Lighterstill.jpg

Chagall08.jpg

A lament or lamentation is a song, poem, or piece of music expressing grief, regret, or mourning.

History

Many of the oldest and most lasting poems in human history have been laments.[1] Laments are present in both the Iliad and the Odyssey, and laments continued to be sung in elegiacs accompanied by the aulis in classical and Hellenistic Greece.[2] Lament elements figure in Beowulf, in the Hindu Vedas, and in ancient Near Eastern religious texts, including the Mesopotamian city laments such as the Lament for Ur and the Jewish Tanakh (or Old Testament).

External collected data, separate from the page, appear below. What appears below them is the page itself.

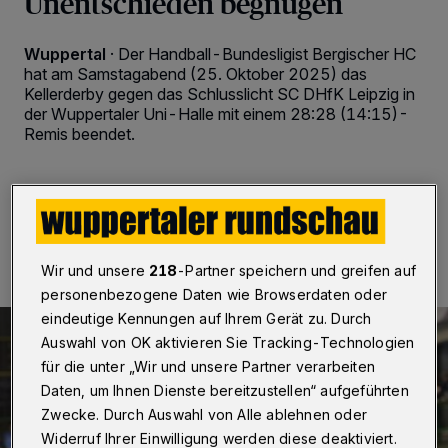
Unentschieden begnügen
Wuppertal
·
Der Handball-Bundesligist Bergischer HC
hat am Samstagabend (25. Oktober 2025) das
Kellerderby gegen das Schlusslicht SC DHfK Leipzig in
der Wuppertaler Uni-Halle mit einem 28:28 (14:15)-
Remis beendet.
25.10.2025 , 20:40 Uhr
2 Minuten Lesezeit
Wir und unsere
218
-Partner speichern und greifen auf
personenbezogene Daten wie Browserdaten oder
eindeutige Kennungen auf Ihrem Gerät zu. Durch
Auswahl von OK aktivieren Sie Tracking-Technologien
für die unter „Wir und unsere Partner verarbeiten
Daten, um Ihnen Dienste bereitzustellen“ aufgeführten
Zwecke. Durch Auswahl von Alle ablehnen oder
Widerruf Ihrer Einwilligung werden diese deaktiviert.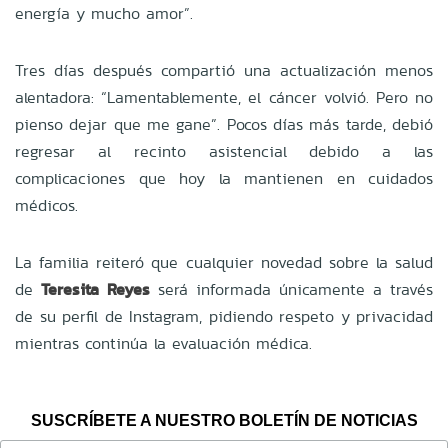
energía y mucho amor”.
Tres días después compartió una actualización menos
alentadora: “Lamentablemente, el cáncer volvió. Pero no
pienso dejar que me gane”. Pocos días más tarde, debió
regresar al recinto asistencial debido a las
complicaciones que hoy la mantienen en cuidados
médicos.
La familia reiteró que cualquier novedad sobre la salud
de
Teresita Reyes
será informada únicamente a través
de su perfil de Instagram, pidiendo respeto y privacidad
mientras continúa la evaluación médica.
SUSCRÍBETE A NUESTRO BOLETÍN DE NOTICIAS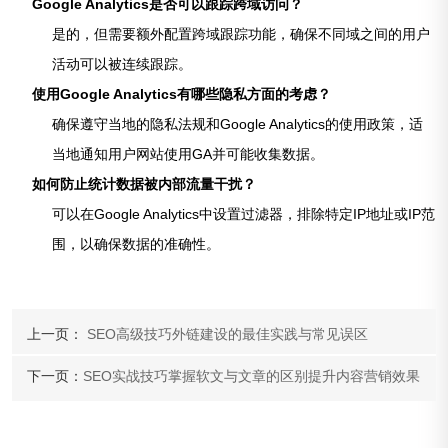
Google Analytics是否可以跟踪跨域访问？
是的，但需要额外配置跨域跟踪功能，确保不同域之间的用户
活动可以被连续跟踪。
使用Google Analytics有哪些隐私方面的考虑？
确保遵守当地的隐私法规和Google Analytics的使用政策，适
当地通知用户网站使用GA并可能收集数据。
如何防止统计数据被内部流量干扰？
可以在Google Analytics中设置过滤器，排除特定IP地址或IP范
围，以确保数据的准确性。
上一页：
SEO高级技巧外链建设的最佳实践与常见误区
下一页：
SEO实战技巧掌握软文与文章的区别提升内容营销效果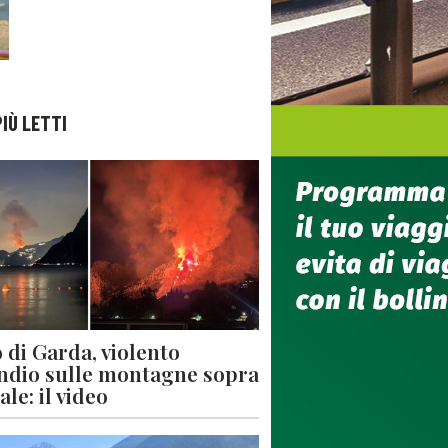
PIÙ LETTI
 di Garda, violento
ndio sulle montagne sopra
le: il video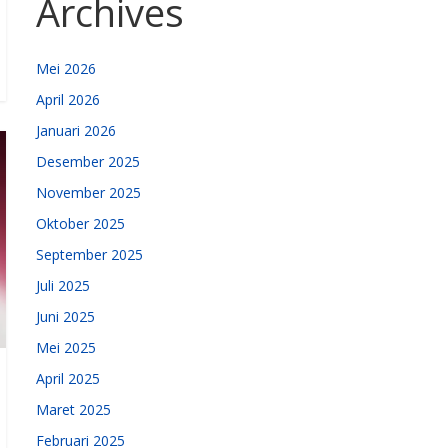
Archives
Mei 2026
April 2026
Januari 2026
Desember 2025
November 2025
Oktober 2025
September 2025
Juli 2025
Juni 2025
Mei 2025
April 2025
Maret 2025
Februari 2025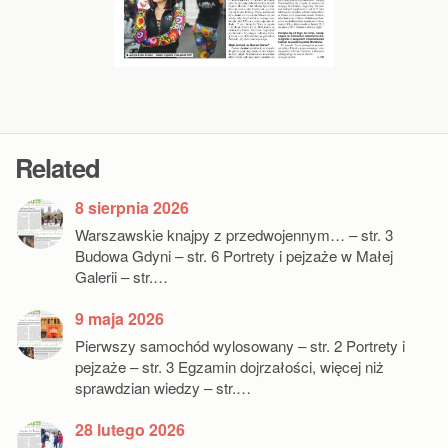
Related
8 sierpnia 2026
Warszawskie knajpy z przedwojennym… – str. 3
Budowa Gdyni – str. 6 Portrety i pejzaże w Małej
Galerii – str.…
9 maja 2026
Pierwszy samochód wylosowany – str. 2 Portrety i
pejzaże – str. 3 Egzamin dojrzałości, więcej niż
sprawdzian wiedzy – str.…
28 lutego 2026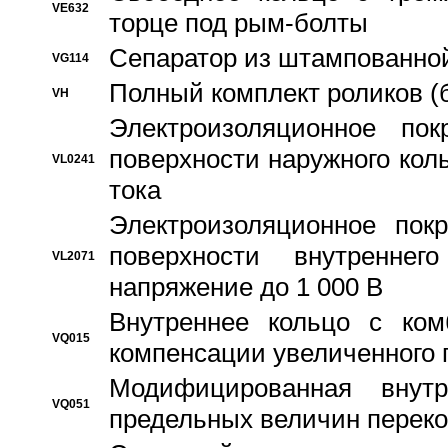
VE632
торце под рым-болты
Сепаратор из штампованной
VG114
Полный комплект роликов (
VH
Электроизоляционное по
поверхности наружного коль
VL0241
тока
Электроизоляционное пок
поверхности внутреннег
VL2071
напряжение до 1 000 В
Bнутреннее кольцо с ком
VQ015
компенсации увеличенного 
Модифицированная внут
VQ051
предельных величин переко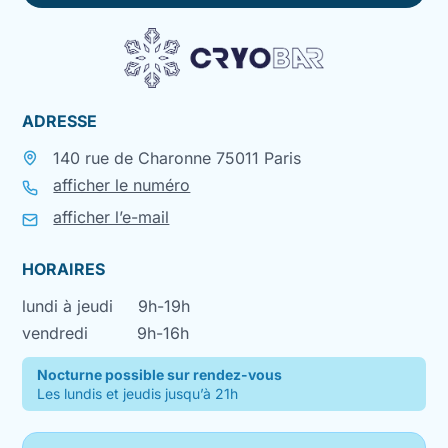
ADRESSE
140 rue de Charonne 75011 Paris
afficher le numéro
afficher l’e-mail
HORAIRES
lundi à jeudi
9h-19h
vendredi
9h-16h
Nocturne possible sur rendez-vous
Les lundis et jeudis jusqu’à 21h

In many oral traditions, both early and modern, the lament has been a genre usually performed by women:[3] Batya Weinbaum made a case for the spontaneous lament of women chanters in the creation of the oral tradition that resulted in the Iliad[4] The material of lament, the "sound of trauma" is as much an element in the Book of Job as in the genre of pastoral elegy, such as Shelley's "Adonais" or Matthew Arnold's "Thyrsis".[5]

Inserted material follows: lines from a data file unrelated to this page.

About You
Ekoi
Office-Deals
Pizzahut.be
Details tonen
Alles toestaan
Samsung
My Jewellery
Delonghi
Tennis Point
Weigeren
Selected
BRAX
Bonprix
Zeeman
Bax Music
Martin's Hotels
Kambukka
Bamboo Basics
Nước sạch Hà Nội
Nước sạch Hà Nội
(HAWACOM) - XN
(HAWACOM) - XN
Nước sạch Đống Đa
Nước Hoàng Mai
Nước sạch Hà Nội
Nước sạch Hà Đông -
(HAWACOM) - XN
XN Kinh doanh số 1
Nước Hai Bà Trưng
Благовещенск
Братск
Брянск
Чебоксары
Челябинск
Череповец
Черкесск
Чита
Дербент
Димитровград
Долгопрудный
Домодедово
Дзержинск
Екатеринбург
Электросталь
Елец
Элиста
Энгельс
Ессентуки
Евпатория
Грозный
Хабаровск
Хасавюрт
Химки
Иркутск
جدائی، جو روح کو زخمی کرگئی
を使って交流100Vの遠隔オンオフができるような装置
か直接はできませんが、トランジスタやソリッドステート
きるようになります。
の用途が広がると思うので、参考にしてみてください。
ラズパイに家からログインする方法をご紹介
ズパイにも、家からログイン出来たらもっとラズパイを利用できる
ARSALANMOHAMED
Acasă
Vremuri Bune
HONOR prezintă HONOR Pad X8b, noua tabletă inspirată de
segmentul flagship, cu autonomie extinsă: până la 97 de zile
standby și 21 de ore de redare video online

The Book of Lamentations or Lamentations of Jeremiah figures in the Old Testament. In art the Lamentation of Christ (under many closely variant terms) is a common subject from the Life of Christ, showing his dead body being mourned after the Crucifixion.

A heroine's lament is a conventional fixture of baroque opera seria, accompanied usually by strings alone, in descending tetrachords.[6] Because of their plangent cantabile melodic lines, evocatively free, non-strophic construction and adagio pace, operatic laments have remained vividly memorable soprano or mezzo-soprano arias even when separated from the emotional pathos of their operatic contexts. An early example is Ariadne's "Lasciatemi morire", which is the only survivor of Monteverdi's lost Arianna. Cavalli's operas extended the lamento formula, in numerous exemplars, of which Ciro's "Negatemi respiri" from Ciro is notable.[7] Other examples include Dido's lament, "When I am laid" (Henry Purcell, Dido and Aeneas), "Lascia ch'io pianga" (Georg Friedrich Handel, Rinaldo), "Cara mio ben" (Tomasso or Giuseppe Giordani). The lament continued to represent a musico-dramatic high point. In the context of opera buffa, the Countess's lament, "Dove sono" comes as a surprise to the audience of Mozart's Marriage of Figaro, and in Rossini's Barber of Seville, Rosina's plaintive words at her apparent abandonment are followed, not by the expected lament aria, but by a vivid orchestral interlude of storm music. The heroine's lament remained a fixture in romantic opera, and the Marschallin's monologue in Act I of Der Rosenkavalier can be understood as a penetrating psychological lament.[8]

Notes

  1. Linda M. Austin, "The Lament and the Rhetoric of the Sublime" Nineteenth-Century Literature 53.3 (December 1998:279-306) traces the literary rhetoric evoking a voice crying.
  2. Margaret Alexiou, Ritual Lament in Greek Tradition (Cambridge University Press) 1974
  3. Alexiou 1974; Angela Bourke, "More in anger than in sorrow: Irish women's lament poetry", in Joan Newlon Radnor, ed., Feminist Messages: Coding in Women's Folk Culture (Urbana: Illinois University Press) 1993:160-82.
  4. Batya Weinbaum, "Lament Ritual Transformed into Literature: Positing Women's Prayer as Cornerstone in Western Classical Literature" The Journal of American Folklore 114 No. 451 (Winter 2001:20-39).
  5. Austin 1998:280f.
  6. Ellen Rosand, 2007. Opera in Seventeenth-Century Venice (University of California Press), "The lament aria: variations on a theme" pp 377ff.
  7. "Negatemi respiri" and several others are noted by Rosand 2007:377f.
  8. Called "the Marschallin's Act I lament", in Jeremy Eichler, "Lushly Lamenting the Wages of Time and a Lost Golden Age" opera review in The New York Times March 15, 2005.

Sources

  • Margaret Alexiou, The ritual lament in Greek tradition. Cambridge: Cambridge University Press, 1974.
  • H. Munro Chadwick, Nora Kershaw Chadwick, The growth of literature (Cambridge: Cambridge University Press, 1932-40), e.g. vol. 2 p. 229.
  • Andrew Dalby, Rediscovering Homer (New York: Norton, 2006. ISBN 0393057887) pp. 141-143.
  • Gail Holst-Warhaft, Dangerous voices: women's laments and Greek literature. London: Routledge, 1992. ISBN 04151216555.
  • Claus Westermann, Praise and Lament in the Psalms. Westminster: John Knox Press, 1981. ISBN 0804217920.